Repeat the listing below in full, exactly as it stands.

Records provided
::::
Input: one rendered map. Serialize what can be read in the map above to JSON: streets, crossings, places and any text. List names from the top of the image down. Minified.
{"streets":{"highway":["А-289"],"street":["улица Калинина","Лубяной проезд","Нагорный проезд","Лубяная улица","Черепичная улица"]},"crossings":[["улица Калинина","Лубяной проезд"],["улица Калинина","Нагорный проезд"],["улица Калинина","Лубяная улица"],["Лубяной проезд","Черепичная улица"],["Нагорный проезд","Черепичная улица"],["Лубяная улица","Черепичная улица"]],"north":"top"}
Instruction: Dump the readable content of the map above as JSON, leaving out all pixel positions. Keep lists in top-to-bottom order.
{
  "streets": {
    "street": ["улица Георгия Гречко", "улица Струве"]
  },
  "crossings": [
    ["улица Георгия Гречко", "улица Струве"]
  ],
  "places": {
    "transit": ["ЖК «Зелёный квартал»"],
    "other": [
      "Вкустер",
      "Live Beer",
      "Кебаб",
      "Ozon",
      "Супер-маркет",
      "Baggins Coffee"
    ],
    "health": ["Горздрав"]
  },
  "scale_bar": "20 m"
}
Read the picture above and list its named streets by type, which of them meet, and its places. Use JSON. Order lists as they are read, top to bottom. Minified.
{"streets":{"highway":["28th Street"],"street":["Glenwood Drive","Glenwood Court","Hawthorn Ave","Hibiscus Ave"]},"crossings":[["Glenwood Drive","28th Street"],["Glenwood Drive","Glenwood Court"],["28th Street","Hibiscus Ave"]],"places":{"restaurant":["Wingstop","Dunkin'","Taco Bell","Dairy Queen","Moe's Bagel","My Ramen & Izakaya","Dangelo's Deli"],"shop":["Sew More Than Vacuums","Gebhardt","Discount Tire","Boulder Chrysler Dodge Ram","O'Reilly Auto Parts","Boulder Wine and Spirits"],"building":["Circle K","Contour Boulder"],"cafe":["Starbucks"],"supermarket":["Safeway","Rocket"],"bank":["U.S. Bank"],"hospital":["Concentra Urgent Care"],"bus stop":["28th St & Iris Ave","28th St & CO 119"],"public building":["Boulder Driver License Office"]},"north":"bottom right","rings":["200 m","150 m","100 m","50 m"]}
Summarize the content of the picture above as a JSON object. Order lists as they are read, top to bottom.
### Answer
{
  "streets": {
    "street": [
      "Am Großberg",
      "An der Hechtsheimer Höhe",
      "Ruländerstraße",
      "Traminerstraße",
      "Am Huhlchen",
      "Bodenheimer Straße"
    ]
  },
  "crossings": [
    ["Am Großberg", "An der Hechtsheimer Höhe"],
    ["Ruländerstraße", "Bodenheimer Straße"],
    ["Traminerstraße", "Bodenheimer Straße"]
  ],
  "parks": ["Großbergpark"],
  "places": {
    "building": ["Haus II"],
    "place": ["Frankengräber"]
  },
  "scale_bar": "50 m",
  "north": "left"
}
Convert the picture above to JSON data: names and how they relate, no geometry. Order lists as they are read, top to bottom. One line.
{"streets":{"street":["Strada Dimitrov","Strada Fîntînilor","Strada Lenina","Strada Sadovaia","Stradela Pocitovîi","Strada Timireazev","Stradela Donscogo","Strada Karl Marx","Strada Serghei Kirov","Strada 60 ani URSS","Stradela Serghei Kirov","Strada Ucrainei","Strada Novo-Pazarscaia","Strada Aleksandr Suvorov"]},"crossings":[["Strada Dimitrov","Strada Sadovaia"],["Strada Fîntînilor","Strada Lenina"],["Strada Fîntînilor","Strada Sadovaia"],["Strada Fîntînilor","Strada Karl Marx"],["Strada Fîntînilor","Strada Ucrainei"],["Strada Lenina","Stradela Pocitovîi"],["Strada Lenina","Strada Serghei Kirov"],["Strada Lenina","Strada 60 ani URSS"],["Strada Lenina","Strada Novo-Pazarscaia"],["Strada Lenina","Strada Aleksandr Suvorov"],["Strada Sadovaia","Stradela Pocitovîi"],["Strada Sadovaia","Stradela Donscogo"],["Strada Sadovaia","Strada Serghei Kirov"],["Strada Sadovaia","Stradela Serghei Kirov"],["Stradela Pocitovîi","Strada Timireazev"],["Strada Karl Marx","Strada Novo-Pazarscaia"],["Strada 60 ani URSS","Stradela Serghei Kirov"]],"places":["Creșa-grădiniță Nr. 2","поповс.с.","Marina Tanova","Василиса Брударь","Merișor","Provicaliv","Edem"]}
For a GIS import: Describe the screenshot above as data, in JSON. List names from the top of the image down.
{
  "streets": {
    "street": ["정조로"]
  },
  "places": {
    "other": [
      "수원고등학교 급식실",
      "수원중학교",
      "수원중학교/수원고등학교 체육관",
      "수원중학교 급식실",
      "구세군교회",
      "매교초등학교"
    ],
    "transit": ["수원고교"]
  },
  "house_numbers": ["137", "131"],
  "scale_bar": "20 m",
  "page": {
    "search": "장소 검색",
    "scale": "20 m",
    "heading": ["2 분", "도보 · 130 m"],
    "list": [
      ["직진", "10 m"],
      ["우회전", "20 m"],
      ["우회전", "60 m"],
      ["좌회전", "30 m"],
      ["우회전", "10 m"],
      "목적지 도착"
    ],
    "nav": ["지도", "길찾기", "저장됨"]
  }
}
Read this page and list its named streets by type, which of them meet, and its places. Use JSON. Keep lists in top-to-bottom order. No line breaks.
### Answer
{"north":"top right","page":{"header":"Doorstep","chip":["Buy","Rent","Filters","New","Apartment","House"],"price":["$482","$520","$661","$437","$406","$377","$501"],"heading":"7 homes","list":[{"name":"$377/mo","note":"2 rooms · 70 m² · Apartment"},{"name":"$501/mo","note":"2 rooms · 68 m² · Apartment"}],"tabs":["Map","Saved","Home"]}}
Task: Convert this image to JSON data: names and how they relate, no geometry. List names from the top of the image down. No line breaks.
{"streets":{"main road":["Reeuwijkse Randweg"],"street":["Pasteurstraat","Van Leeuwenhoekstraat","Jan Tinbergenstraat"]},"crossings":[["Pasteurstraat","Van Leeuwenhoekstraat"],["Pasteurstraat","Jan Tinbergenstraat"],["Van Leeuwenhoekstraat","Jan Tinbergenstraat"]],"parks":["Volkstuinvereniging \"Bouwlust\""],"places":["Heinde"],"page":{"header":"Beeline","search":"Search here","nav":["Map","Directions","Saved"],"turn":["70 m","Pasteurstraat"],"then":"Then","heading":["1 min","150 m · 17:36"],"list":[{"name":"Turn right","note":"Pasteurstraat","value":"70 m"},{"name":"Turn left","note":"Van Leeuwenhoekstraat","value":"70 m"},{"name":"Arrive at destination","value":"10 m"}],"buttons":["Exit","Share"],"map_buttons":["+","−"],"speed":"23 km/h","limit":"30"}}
::::
Solution for this task
Input: one rendered map. Serialize what can be read in the map above to JSON: streets, crossings, places and any text. List names from the top of the image down. Minified.
{"streets":{"highway":["А-289"],"street":["улица Калинина","Лубяной проезд","Нагорный проезд","Лубяная улица","Черепичная улица"]},"crossings":[["улица Калинина","Лубяной проезд"],["улица Калинина","Нагорный проезд"],["улица Калинина","Лубяная улица"],["Лубяной проезд","Черепичная улица"],["Нагорный проезд","Черепичная улица"],["Лубяная улица","Черепичная улица"]],"north":"top"}
Instruction: Dump the readable content of the map above as JSON, leaving out all pixel positions. Keep lists in top-to-bottom order.
{
  "streets": {
    "street": ["улица Георгия Гречко", "улица Струве"]
  },
  "crossings": [
    ["улица Георгия Гречко", "улица Струве"]
  ],
  "places": {
    "transit": ["ЖК «Зелёный квартал»"],
    "other": [
      "Вкустер",
      "Live Beer",
      "Кебаб",
      "Ozon",
      "Супер-маркет",
      "Baggins Coffee"
    ],
    "health": ["Горздрав"]
  },
  "scale_bar": "20 m"
}
Read the picture above and list its named streets by type, which of them meet, and its places. Use JSON. Order lists as they are read, top to bottom. Minified.
{"streets":{"highway":["28th Street"],"street":["Glenwood Drive","Glenwood Court","Hawthorn Ave","Hibiscus Ave"]},"crossings":[["Glenwood Drive","28th Street"],["Glenwood Drive","Glenwood Court"],["28th Street","Hibiscus Ave"]],"places":{"restaurant":["Wingstop","Dunkin'","Taco Bell","Dairy Queen","Moe's Bagel","My Ramen & Izakaya","Dangelo's Deli"],"shop":["Sew More Than Vacuums","Gebhardt","Discount Tire","Boulder Chrysler Dodge Ram","O'Reilly Auto Parts","Boulder Wine and Spirits"],"building":["Circle K","Contour Boulder"],"cafe":["Starbucks"],"supermarket":["Safeway","Rocket"],"bank":["U.S. Bank"],"hospital":["Concentra Urgent Care"],"bus stop":["28th St & Iris Ave","28th St & CO 119"],"public building":["Boulder Driver License Office"]},"north":"bottom right","rings":["200 m","150 m","100 m","50 m"]}
Summarize the content of the picture above as a JSON object. Order lists as they are read, top to bottom.
### Answer
{
  "streets": {
    "street": [
      "Am Großberg",
      "An der Hechtsheimer Höhe",
      "Ruländerstraße",
      "Traminerstraße",
      "Am Huhlchen",
      "Bodenheimer Straße"
    ]
  },
  "crossings": [
    ["Am Großberg", "An der Hechtsheimer Höhe"],
    ["Ruländerstraße", "Bodenheimer Straße"],
    ["Traminerstraße", "Bodenheimer Straße"]
  ],
  "parks": ["Großbergpark"],
  "places": {
    "building": ["Haus II"],
    "place": ["Frankengräber"]
  },
  "scale_bar": "50 m",
  "north": "left"
}
Convert the picture above to JSON data: names and how they relate, no geometry. Order lists as they are read, top to bottom. One line.
{"streets":{"street":["Strada Dimitrov","Strada Fîntînilor","Strada Lenina","Strada Sadovaia","Stradela Pocitovîi","Strada Timireazev","Stradela Donscogo","Strada Karl Marx","Strada Serghei Kirov","Strada 60 ani URSS","Stradela Serghei Kirov","Strada Ucrainei","Strada Novo-Pazarscaia","Strada Aleksandr Suvorov"]},"crossings":[["Strada Dimitrov","Strada Sadovaia"],["Strada Fîntînilor","Strada Lenina"],["Strada Fîntînilor","Strada Sadovaia"],["Strada Fîntînilor","Strada Karl Marx"],["Strada Fîntînilor","Strada Ucrainei"],["Strada Lenina","Stradela Pocitovîi"],["Strada Lenina","Strada Serghei Kirov"],["Strada Lenina","Strada 60 ani URSS"],["Strada Lenina","Strada Novo-Pazarscaia"],["Strada Lenina","Strada Aleksandr Suvorov"],["Strada Sadovaia","Stradela Pocitovîi"],["Strada Sadovaia","Stradela Donscogo"],["Strada Sadovaia","Strada Serghei Kirov"],["Strada Sadovaia","Stradela Serghei Kirov"],["Stradela Pocitovîi","Strada Timireazev"],["Strada Karl Marx","Strada Novo-Pazarscaia"],["Strada 60 ani URSS","Stradela Serghei Kirov"]],"places":["Creșa-grădiniță Nr. 2","поповс.с.","Marina Tanova","Василиса Брударь","Merișor","Provicaliv","Edem"]}
For a GIS import: Describe the screenshot above as data, in JSON. List names from the top of the image down.
{
  "streets": {
    "street": ["정조로"]
  },
  "places": {
    "other": [
      "수원고등학교 급식실",
      "수원중학교",
      "수원중학교/수원고등학교 체육관",
      "수원중학교 급식실",
      "구세군교회",
      "매교초등학교"
    ],
    "transit": ["수원고교"]
  },
  "house_numbers": ["137", "131"],
  "scale_bar": "20 m",
  "page": {
    "search": "장소 검색",
    "scale": "20 m",
    "heading": ["2 분", "도보 · 130 m"],
    "list": [
      ["직진", "10 m"],
      ["우회전", "20 m"],
      ["우회전", "60 m"],
      ["좌회전", "30 m"],
      ["우회전", "10 m"],
      "목적지 도착"
    ],
    "nav": ["지도", "길찾기", "저장됨"]
  }
}
Read this page and list its named streets by type, which of them meet, and its places. Use JSON. Keep lists in top-to-bottom order. No line breaks.
### Answer
{"north":"top right","page":{"header":"Doorstep","chip":["Buy","Rent","Filters","New","Apartment","House"],"price":["$482","$520","$661","$437","$406","$377","$501"],"heading":"7 homes","list":[{"name":"$377/mo","note":"2 rooms · 70 m² · Apartment"},{"name":"$501/mo","note":"2 rooms · 68 m² · Apartment"}],"tabs":["Map","Saved","Home"]}}
Task: Convert this image to JSON data: names and how they relate, no geometry. List names from the top of the image down. No line breaks.
{"streets":{"main road":["Reeuwijkse Randweg"],"street":["Pasteurstraat","Van Leeuwenhoekstraat","Jan Tinbergenstraat"]},"crossings":[["Pasteurstraat","Van Leeuwenhoekstraat"],["Pasteurstraat","Jan Tinbergenstraat"],["Van Leeuwenhoekstraat","Jan Tinbergenstraat"]],"parks":["Volkstuinvereniging \"Bouwlust\""],"places":["Heinde"],"page":{"header":"Beeline","search":"Search here","nav":["Map","Directions","Saved"],"turn":["70 m","Pasteurstraat"],"then":"Then","heading":["1 min","150 m · 17:36"],"list":[{"name":"Turn right","note":"Pasteurstraat","value":"70 m"},{"name":"Turn left","note":"Van Leeuwenhoekstraat","value":"70 m"},{"name":"Arrive at destination","value":"10 m"}],"buttons":["Exit","Share"],"map_buttons":["+","−"],"speed":"23 km/h","limit":"30"}}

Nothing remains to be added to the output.